TEXT FOR ANALYSIS:
● ● ● ●

# it is nothing to the point



## Daira Ziouva

From this sentence:
If the applicant can identify a condition capable or supporting her case, it is nothing to the point that her employer can derive from the facts a different condition.
I'm not sure what it means...


----------



## cougr

It appears nonsensical to me too.


----------



## ireney

We would need some more context (including maybe what kind of document this is from for instance)  Maybe it could help (not sure though). I can _guess _what it can possibly mean but that's not good enough and could be really misleading.


----------



## makot

Could it mean:
it is nothing = it makes no difference
to the point that = given that / seeing as / since
???????????????
Wild-guessing, though


----------



## Daira Ziouva

It is from a book on equality and discrimination issues. The phrase is from a court decision, a judge's reasoning. So I'm giving you more text:
"It is for the applicant to identify the requirement or condition which she seeks to impugn. These words are not terms of art: they are overlapping concepts and not to be narrowly construed. If the applicant can realistically identify a requirement or condition capable of supporting her case, as Mrs Allonby did to the Employment Tribunal's satisfaction, it is nothing to the point that her employer can with equal cogency derive from the facts a different and unobjectionable requirement or condition."


----------



## ireney

Ah! Thank you! I think I can safely say it means "it's irrelevant", "it has no bearing to X". So although her employer derived "from the facts a different and unobjectionable requirement or condition" it doesn't matter.


----------



## cougr

It appears that in this case there were two sets of conditions (most likely in some form of contract), one set which supported the employee's case and the other the employer's and for the purposes of this matter the judge ruled that the conditions which are to prevail are the ones supporting the employee's case. So "it is nothing to the point" in this case  basically means, that there is no significance to be attached to the conditions favouring the employer. In other words, the point that "her employer can with equal cogency derive from the facts a different and unobjectionable requirement or condition", means nothing in terms of supporting the employers case.

It's amazing how a little context helps.

Edit 1: Sorry, have cross posted with ireney, who has basically arrived at the same conclusion but much more succinctly.
Edit 2: Excellent "wild-guessing" makot.


----------



## Daira Ziouva

Thank you all. Why can't judges speak like the rest of us people?


----------

● ● ● ●

ENTRIES SHOWN:

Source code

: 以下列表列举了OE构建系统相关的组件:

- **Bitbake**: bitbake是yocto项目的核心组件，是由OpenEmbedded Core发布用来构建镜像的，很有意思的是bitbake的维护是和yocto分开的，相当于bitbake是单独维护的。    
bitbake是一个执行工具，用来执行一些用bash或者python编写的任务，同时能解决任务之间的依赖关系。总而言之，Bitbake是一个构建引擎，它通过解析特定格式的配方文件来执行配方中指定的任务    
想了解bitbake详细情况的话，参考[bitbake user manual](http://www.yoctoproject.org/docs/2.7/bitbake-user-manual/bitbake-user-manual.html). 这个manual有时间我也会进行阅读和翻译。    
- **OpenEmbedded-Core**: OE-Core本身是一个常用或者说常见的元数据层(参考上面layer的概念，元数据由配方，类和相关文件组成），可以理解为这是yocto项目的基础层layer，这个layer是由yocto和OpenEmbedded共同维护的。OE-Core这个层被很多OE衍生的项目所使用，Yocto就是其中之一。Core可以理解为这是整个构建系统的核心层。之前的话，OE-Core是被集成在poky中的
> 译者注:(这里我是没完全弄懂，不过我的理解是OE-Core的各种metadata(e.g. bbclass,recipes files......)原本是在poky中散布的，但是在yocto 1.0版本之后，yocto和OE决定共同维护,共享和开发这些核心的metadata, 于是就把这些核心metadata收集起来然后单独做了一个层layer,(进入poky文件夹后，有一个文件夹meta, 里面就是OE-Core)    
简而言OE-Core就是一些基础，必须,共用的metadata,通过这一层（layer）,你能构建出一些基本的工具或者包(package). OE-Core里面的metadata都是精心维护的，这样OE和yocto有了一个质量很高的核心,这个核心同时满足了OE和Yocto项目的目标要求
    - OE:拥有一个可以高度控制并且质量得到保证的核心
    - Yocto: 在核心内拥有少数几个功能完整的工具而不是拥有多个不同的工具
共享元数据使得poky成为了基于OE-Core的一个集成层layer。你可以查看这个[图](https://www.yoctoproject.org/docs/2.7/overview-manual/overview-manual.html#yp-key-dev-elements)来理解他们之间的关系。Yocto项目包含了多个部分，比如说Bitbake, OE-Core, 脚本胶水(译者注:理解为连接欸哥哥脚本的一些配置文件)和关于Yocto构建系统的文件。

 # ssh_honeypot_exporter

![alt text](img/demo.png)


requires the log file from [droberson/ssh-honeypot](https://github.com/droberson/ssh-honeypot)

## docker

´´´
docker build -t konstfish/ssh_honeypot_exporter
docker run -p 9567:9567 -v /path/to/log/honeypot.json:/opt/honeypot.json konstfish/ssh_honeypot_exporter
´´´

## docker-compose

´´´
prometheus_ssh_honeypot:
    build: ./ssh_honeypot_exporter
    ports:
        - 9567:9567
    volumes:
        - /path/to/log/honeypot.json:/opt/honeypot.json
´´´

● ● ● ●

COMPLETE THE FOLLOWING:
1 - From the forum thread on "it is nothing to the point" shown above, pull out the passage that runs from "Ah! Thank you!" up to and including "it doesn't matter.".
2 - In the forum thread about the phrase "it is nothing to the point," condense the paragraph beginning "It appears that in this case there were two sets of conditions" while keeping its main facts.

EXPECTED RESPONSES:
1 -
Ah! Thank you! I think I can safely say it means "it's irrelevant", "it has no bearing to X". So although her employer derived "from the facts a different and unobjectionable requirement or condition" it doesn't matter.

2 - There appear to have been two sets of conditions in this case, most likely in some form of contract: one supporting the employee's case and one supporting the employer's. The judge ruled that the conditions supporting the employee's case are to prevail. So "it is nothing to the point" means that no significance attaches to the conditions favoring the employer. The employer's ability to derive a different, unobjectionable requirement or condition from the facts does nothing to support the employer's case.